The impact of rural-urban migration to youth livelihoods in Tanzania .
The Case of Mbeya City
This paper discusses the impact of rural-urban migration to youth livelihoods in Mbeya city, Tanzania. In this research based on a study conducted in 2008. A sample of 200 youths was randomly drawn from wards and village/mtaa levels. This is an exploratory design study and was not guided by any pre- assumptions such as hypotheses but rather used research questions. Methods of data collection included interviews with the youth and key informants, focus group discussions, questionnaires and non-participant observations. The methods used for analysis were both qualitative and quantitative. The descriptive approach was used essentially in generating statistics. The paper focused on identifying push and pulls factors of youth migration from rural to urban areas. Poverty, to be precise, in the rural areas was one of the major factors pushing people from the rural areas, while availability of non-farm activities in the urban areas were pull factor attracting young people to urban areas. However, it showed that the majority of youths lacked formal education and necessary vocational skills to be employed in the urban labour market. Hence, most of the young people ended up being employed in marginal jobs like petty commodity trade, barmaids, commercial sex workers, street food vendors, commuter bus conductors, which are paying better compared to rural earnings hence improving their livelihoods. The study also showed that due to limited opportunity of wage employment in Mbeya city such the decay of industries and few formal employments, most of the youths were employed in informal sector.
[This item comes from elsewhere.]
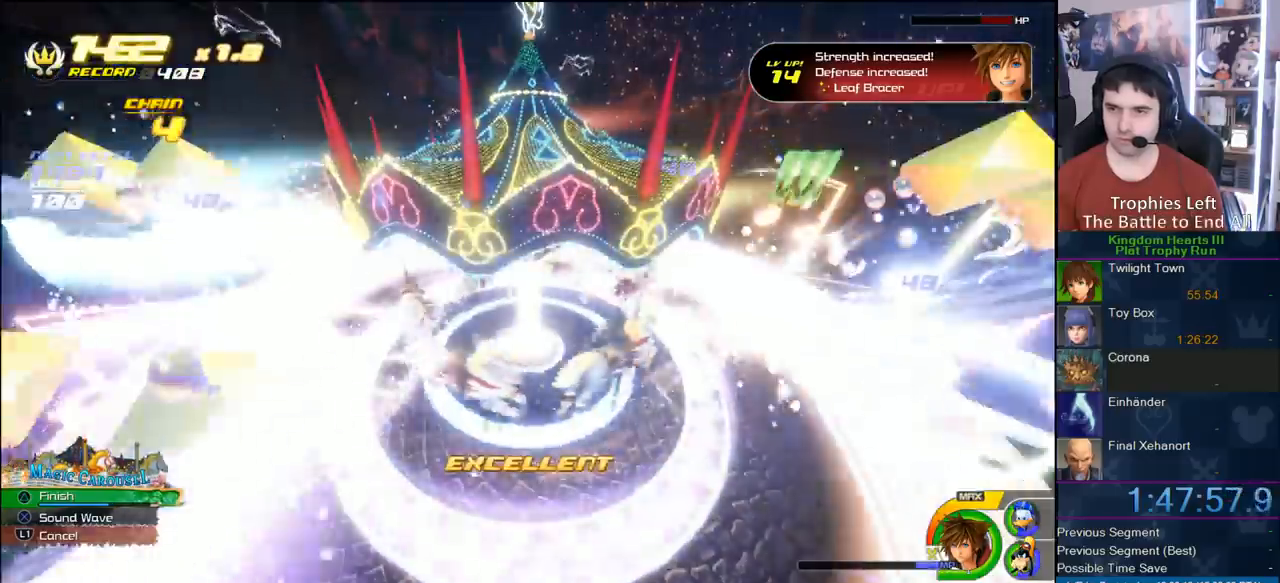
{"dt_ms": 500, "buttons": [], "left_stick": "center", "right_stick": "center", "events": [[233, "TRIANGLE", "down"], [333, "TRIANGLE", "up"], [350, "TRIANGLE", "down"], [483, "TRIANGLE", "up"]]}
Moreover, the finding revealed that the movement of young people from rural to urban areas was slightly changing the livelihoods of the youth due to availability of business opportunities and other income generating activities in Mbeya city. This study concluded that the rural poverty was major driving force towards rural-urban migration among the youth in Mbeya city. Finally, the study recommends that effective rural development strategies, poverty alleviation, and provision of necessary physical and social infrastructure can become an effective tool of minimising young people moving away from rural areas.